RENEWABLE ENERGY

IBM turns scrapped silicon wafers into solar panels

IBM has pioneered a process to recycle the estimated three million defective silicon wafers that are discarded worldwide each year, reusing them in solar panels. It has also launched an energy efficiency certificate program where companies can measure the reduction of energy at data centres and possibly trade energy reductions as credits on the carbon trading market.

IBM turns scrapped silicon wafers into solar panels

IBM estimates 250,000 silicon wafers are produced every day throughout the world to make semiconductor chips for computers, mobile phones, video games and other consumer electronics. About 3.3% of these wafers are scrapped because they need to be near perfect to be used in electronic products.

The wafers contain intellectual property and cannot be sent to outside vendors to be reclaimed, so they are crushed and sent to landfills or melted down and resold.

Through its reclamation process, IBM is able to remove the intellectual property from the wafer surface. This makes them available either for reuse in internal manufacturing operations or for sale to the solar cell industry, to meet a growing demand for the same silicon material to produce photovoltaic cells for solar panels.

“One of the challenges facing the solar industry is a severe shortage of silicon, which threatens to stall its rapid growth,” said Charles Bai, CFO of Chinese solar energy company ReneSola.

“This is why we have turned to reclaimed silicon materials sourced primarily from the semiconductor industry to supply the raw material our company needs to manufacture solar panels.”

The reclamation process is currently being used in IBM’s northern US manufacturing facility in Vermont, with plans to introduce the technology to its plant in New York.

For the Vermont site, the annual savings in 2006 were more than US$500,000 ($540,000). The projected ongoing annual savings for 2007 is about US$1.5 million ($1.6 million).

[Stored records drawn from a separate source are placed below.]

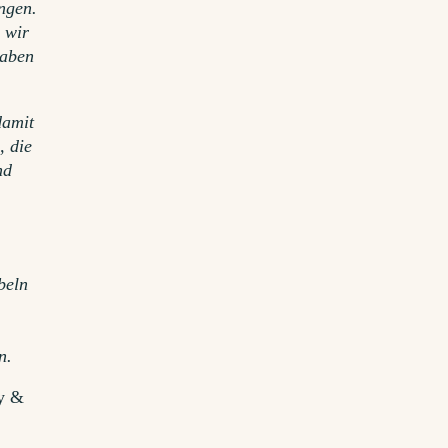
ngen.
s wir
haben
damit
, die
nd
n
beln
n.
oy &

IBM has also engaged Neuwing Energy Ventures, a verifier of energy efficiency projects, to document and verify the energy savings US clients achieve through implementing energy efficiency projects.

Data centres can consume as much as 15 times more energy per square metre than a typical office building and in some cases can be 100 times more energy intensive.

Clients will be provided with recommendations to reduce power consumption, such as upgrading equipment and fixing data centre design flaws.

This will earn them certificates that can then be traded for cash on the growing energy efficiency certificate market. Certificates can also be used to demonstrate the company’s commitment to reducing greenhouse emissions.

Energy efficiency certificates will be available first in the US but IBM hopes to extend the scheme to Europe in 2008.